Again, I'm not expert (My main historical interests are political and economical, although I do do a lot of reading on Renaissance humanism), but wouldn't heresies like Arianism count? Meletius, too, led a small schism from the Creed.
Especially under the wing of an astute pagan Emperor, smaller sects of Christianity could easily survive and grow.
The thing that your missing is that there were a series of Arian Emperors, and many high-ranking church officials followed the heresy. It was during one of these Arian Emperors' reigns that the Goths were converted to Christianity of the Arian heretic persuasion. However, despite this high-level support, the Arians with their anti-Nicaean heresy were never able to gain control and make their heretical ideas official church theology.
These were CHRISTIAN Emperors, practicing one of the most popular heresies that Nicean Orthodoxy ever faced, who put their own supporters of the same heretical persuasion into positions of power within in the Church. And they were unable to turn back Nicaea.
So what was an Apostate Emperor, who was opposed to the very idea of Christianity, and committed to the creation of what would have essentially amounted to a Neo-Platonic/Pagan Catholic Church, going to do?
Even with just one Orthodox church, though, there were several other universalist religions out there competing with Christianity.
Christianity was head and shoulders more organized than the other religions. Nicaea was demonstrative of the organization of the Christian Church. Hundreds of bishops, dividing the Empire into neat little territories, in charge of specific populations, all preaching the same message, "There is one holy catholic apostlic church . . ." it was powerful stuff as OTL demonstrated.
So have fun breaking that up, cause no one was able to OTL.
I'm not sure I agree; what were Arians doing in Ostrogoth Italy and North Africa, then?
Okay, these were the religions of barbarian tribes, but they had their own institutions.

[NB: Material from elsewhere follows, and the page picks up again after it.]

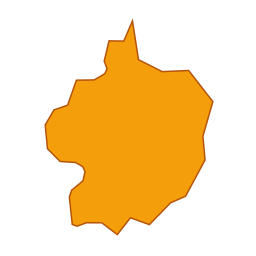 the Unitary Authority of Bedford, rotated 274°
{"feature_id": "GBR-5698", "entity_name": "Bedford", "entity_type": "Unitary Authority", "adm_level": 1, "iso_a3": "GBR", "parent_name": "United Kingdom", "parent_adm1": "", "projection": "natural_earth1", "projection_center": [-0.481, 52.188], "detail": "fine", "context": "isolated", "style": "filled", "palette": "amber", "viewbox_px": 256, "rotation_deg": 274, "n_neighbors": 0, "source": "natural_earth", "source_scale": "10m", "svg_char_len": 557}
<svg xmlns="http://www.w3.org/2000/svg" viewBox="0 0 256 256"><g transform="rotate(274 128 128)"><path d="M64.0,190.2L56.3,175.6L33.1,156.1L38.6,136.7L20.9,124.7L31.6,108.5L30.6,93.3L26.5,84.0L27.9,79.1L55.0,74.3L62.0,76.1L72.1,86.7L81.4,88.2L86.3,85.5L89.9,78.2L89.9,62.6L101.7,49.1L125.3,45.2L140.9,52.9L146.6,66.2L172.1,73.2L173.6,90.9L180.5,101.0L185.6,103.0L193.1,99.6L213.6,103.0L214.4,117.7L235.1,125.0L196.9,133.7L186.6,158.2L189.6,184.5L160.2,210.8L125.0,203.3L101.5,207.1L64.0,190.2Z" fill="#f59e0b" stroke="#b45309" stroke-width="1.5"/></g></svg>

The Germanic tribes who converted to Arian Christianity maintained a parallel clergy, but they maintained it because their Arian heresy kept them apart from the Roman population. The Germans wanted to maintain themselves as the political and military elite, and the best way to keep from mixing was to run parallel legal and religious systems, which they did. At the point that the Germans were maintaining their own Arian clergy however, the larger battle between Arians and Nicaeans over who would control the Christian Church had been won by the Nicaeans.